ARBEITSAUFTRAG:
Beantworte diese Fragen zum gezeigten Text:
(a) Wer muss laut dem Text Fußnoten lesen?
(b) Welche Kinder Hugos nennt die Widmung?
(c) Wie heißen Hugos Urenkel, denen das Buch ebenfalls gewidmet ist?

GEZEIGTER TEXT:
━━━━━━
Dieses Buch ist keine historische Abenteuergeschichte, in der ein Einzelner gegen die bösen Nazis kämpft. Die Fußnotenzeichen sollen als kleine Widerhaken daran erinnern. Wer will, kann den Anmerkungsapparat einsehen. Wer Hugos Geschichte nicht verlassen möchte, lässt die Anmerkungen bedenkenlos links liegen. Niemand muss Fußnoten lesen.²
Gewidmet ist dieses Buch Hugos Kindern Anita, Imelda, Josef und Quido, die durch den frühen Tod ihres Vaters der Kindheit und Jugend beraubt wurden und die heute nicht mehr am Leben sind – und, ganz besonders, Hugos Urenkeln Paul und Lotti. Geschichte kennt kein Ende.
━━━━━━
DATENSATZ:
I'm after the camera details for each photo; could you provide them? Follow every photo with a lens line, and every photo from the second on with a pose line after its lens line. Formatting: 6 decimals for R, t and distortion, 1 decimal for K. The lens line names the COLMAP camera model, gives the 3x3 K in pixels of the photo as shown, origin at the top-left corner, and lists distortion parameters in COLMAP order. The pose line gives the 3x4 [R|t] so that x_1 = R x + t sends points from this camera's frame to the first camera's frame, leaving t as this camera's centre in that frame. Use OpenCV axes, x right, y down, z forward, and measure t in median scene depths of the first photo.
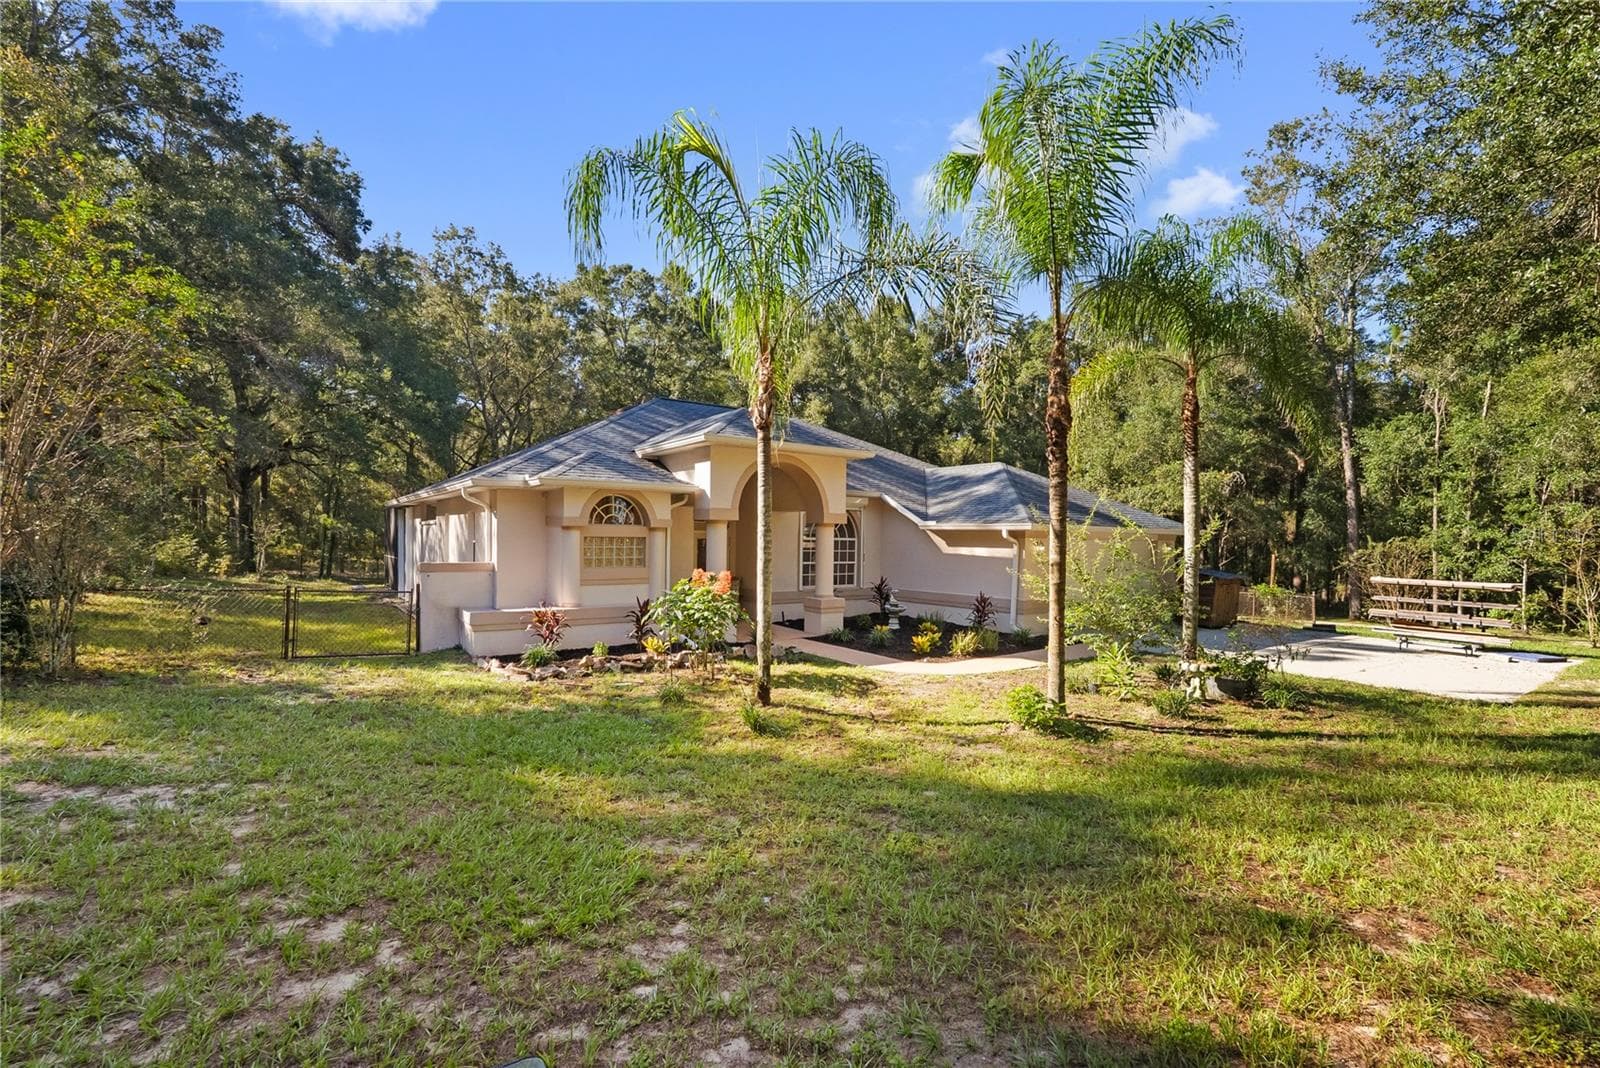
━━━━━━
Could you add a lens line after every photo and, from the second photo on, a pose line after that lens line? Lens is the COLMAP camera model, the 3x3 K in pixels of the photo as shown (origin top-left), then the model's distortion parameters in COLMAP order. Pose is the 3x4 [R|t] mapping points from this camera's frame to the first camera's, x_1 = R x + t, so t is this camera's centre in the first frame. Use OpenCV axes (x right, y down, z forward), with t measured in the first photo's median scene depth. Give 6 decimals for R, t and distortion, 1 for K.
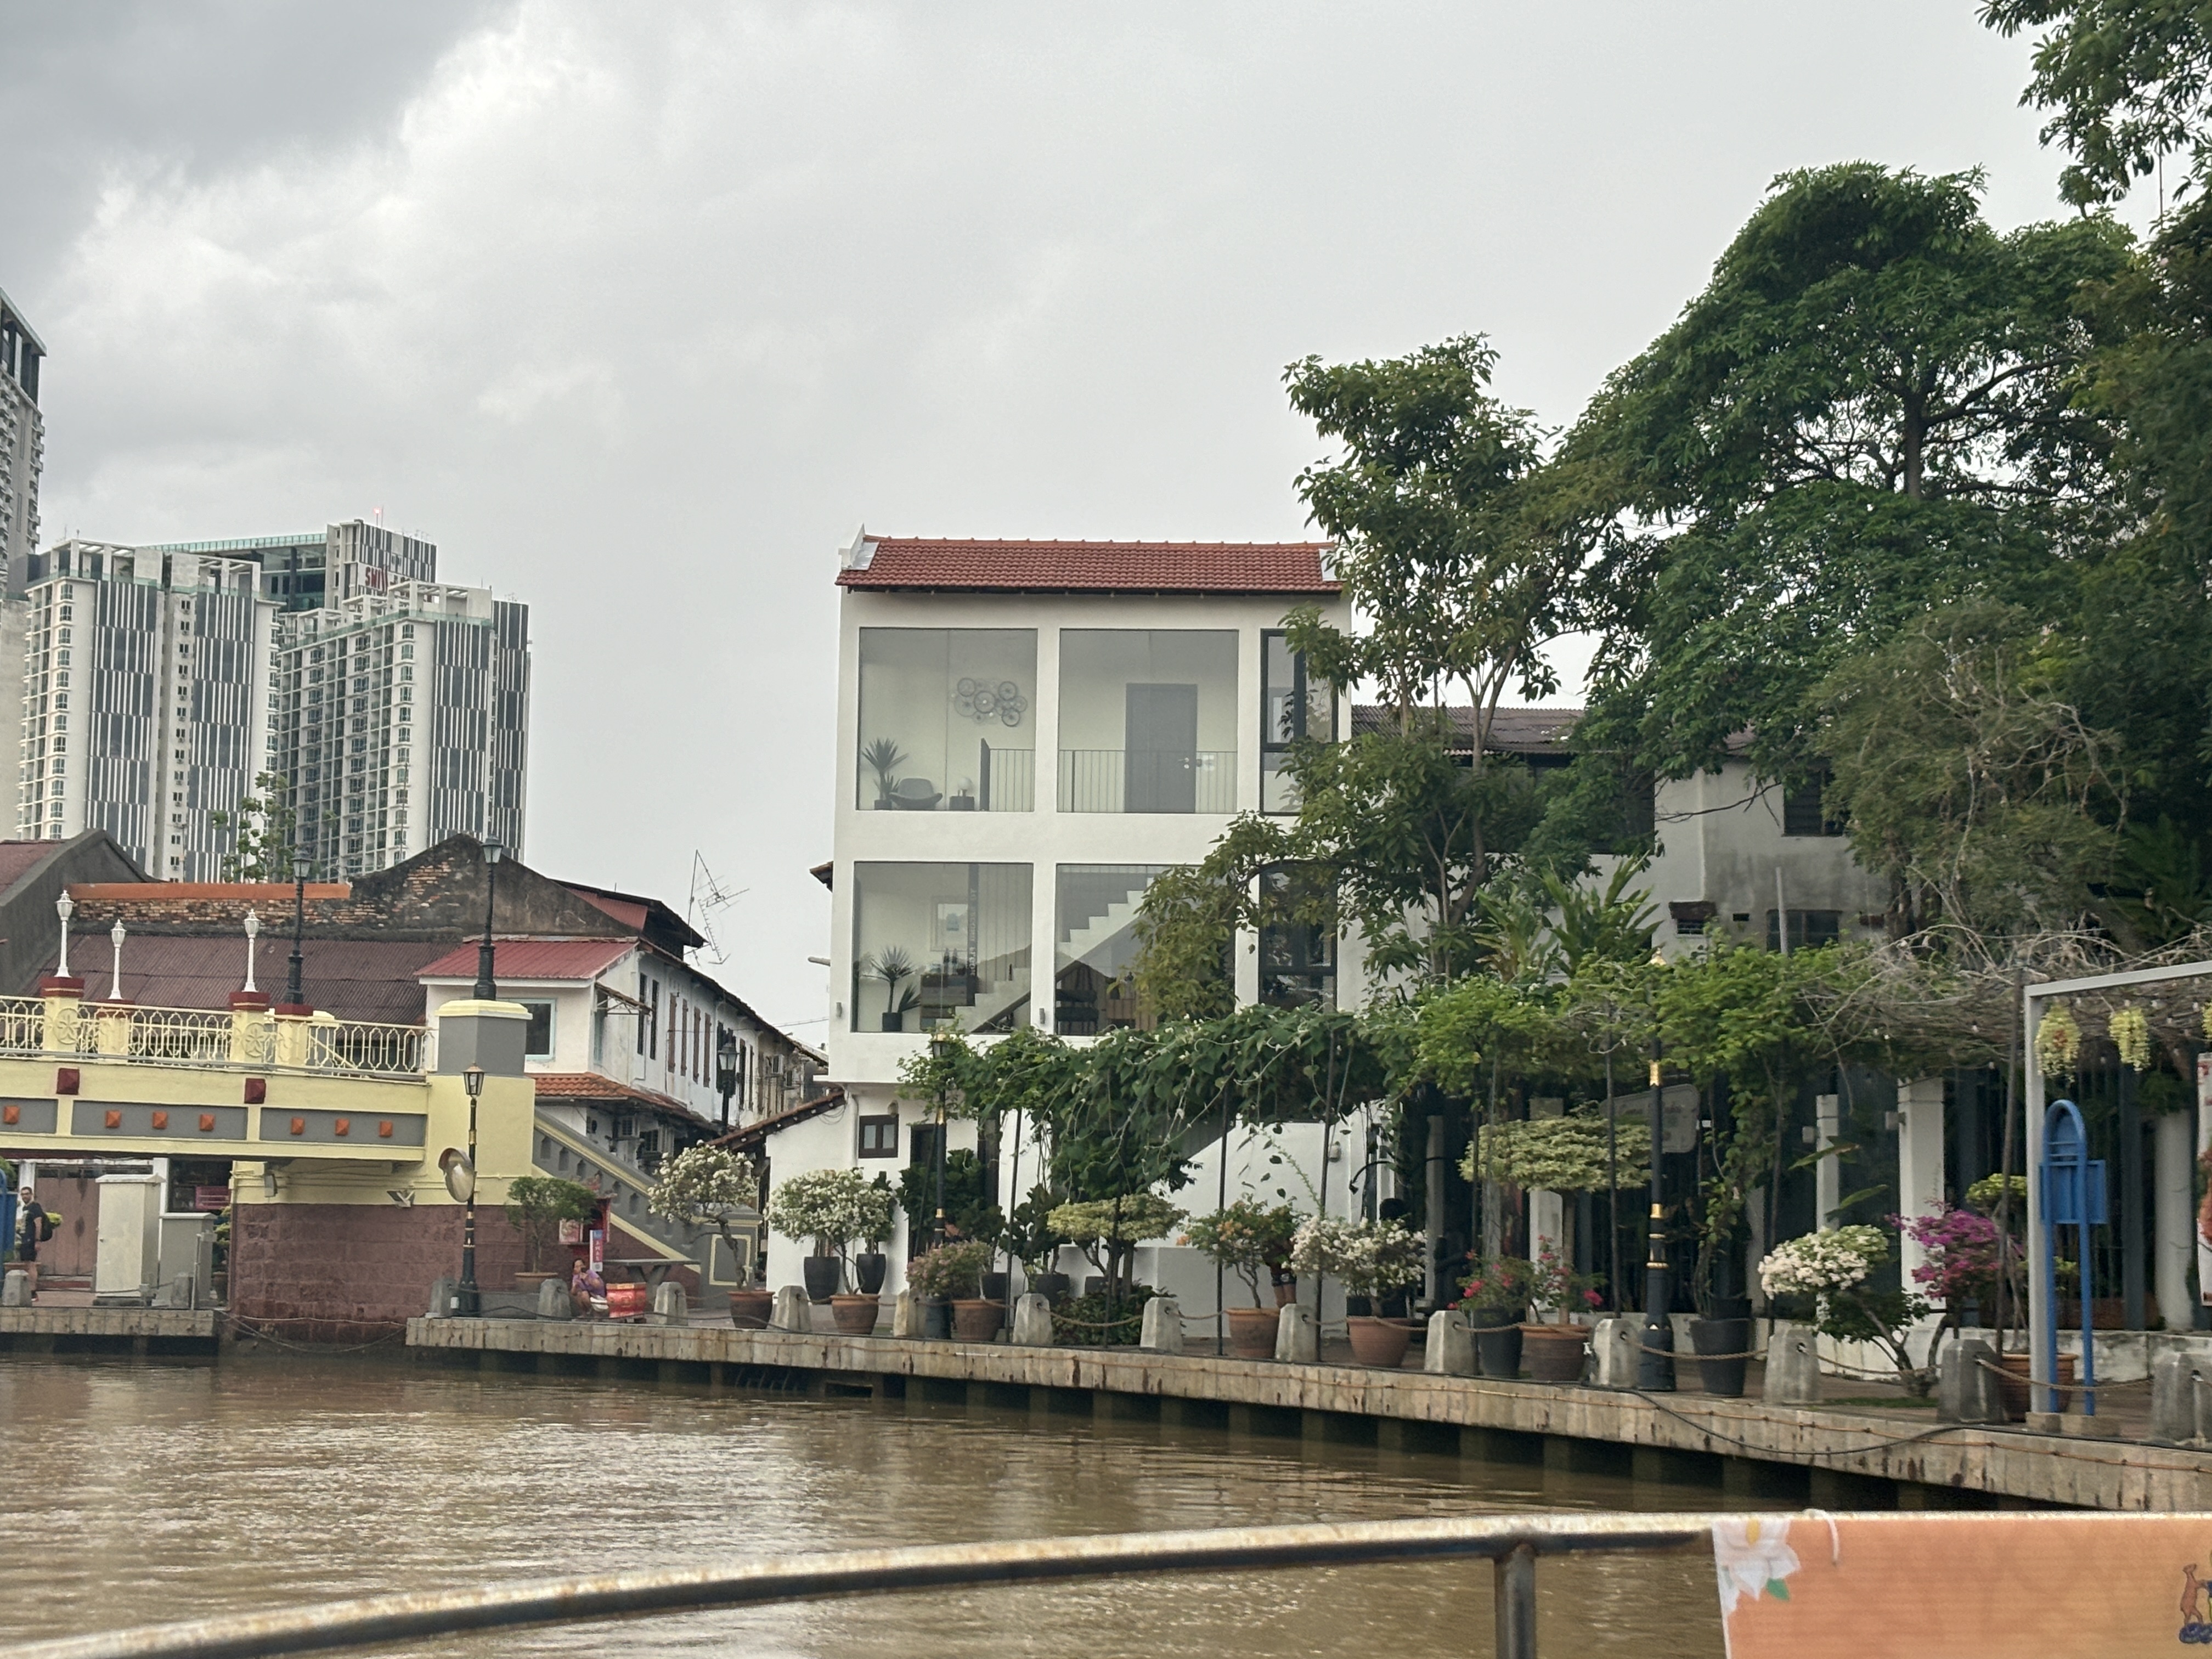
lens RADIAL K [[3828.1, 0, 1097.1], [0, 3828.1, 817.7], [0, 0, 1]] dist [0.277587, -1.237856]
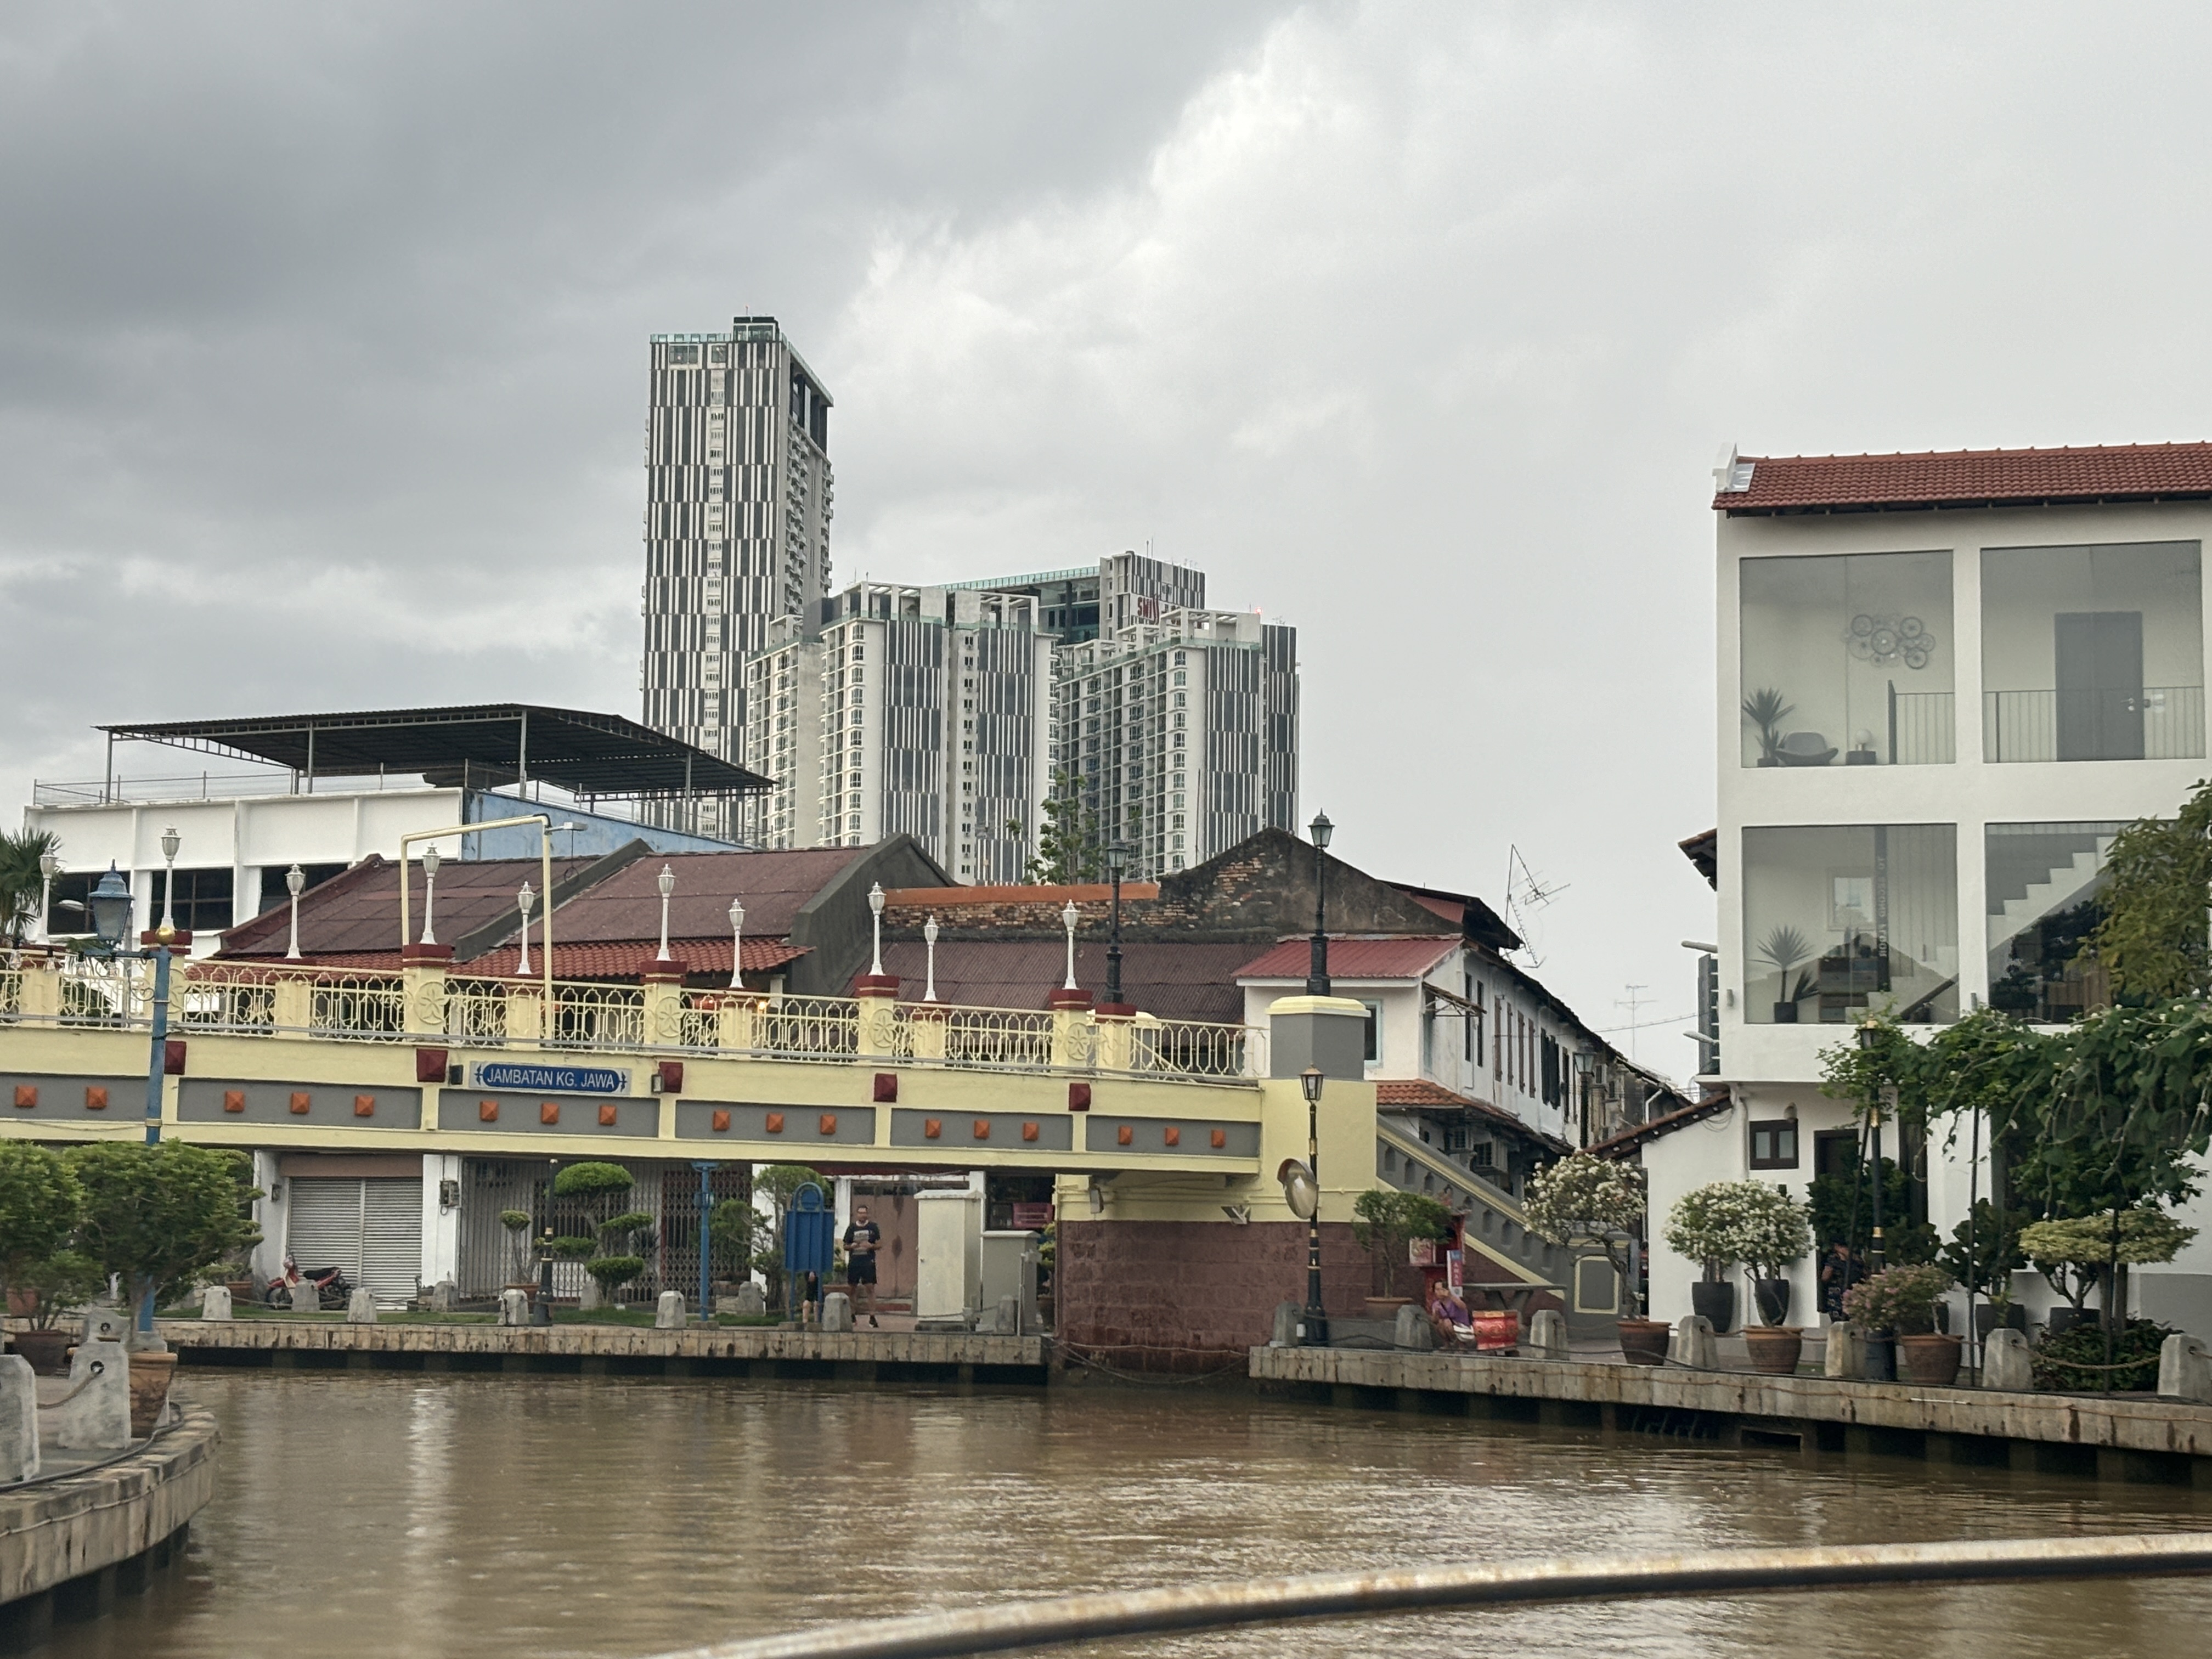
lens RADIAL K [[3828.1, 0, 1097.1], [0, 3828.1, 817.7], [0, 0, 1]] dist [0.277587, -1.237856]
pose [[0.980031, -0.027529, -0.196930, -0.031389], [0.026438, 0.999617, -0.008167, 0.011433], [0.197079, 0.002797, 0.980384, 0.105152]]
━━━━━━
LÖSUNG:
(a) Niemand.
(b) Anita, Imelda, Josef und Quido.
(c) Paul und Lotti.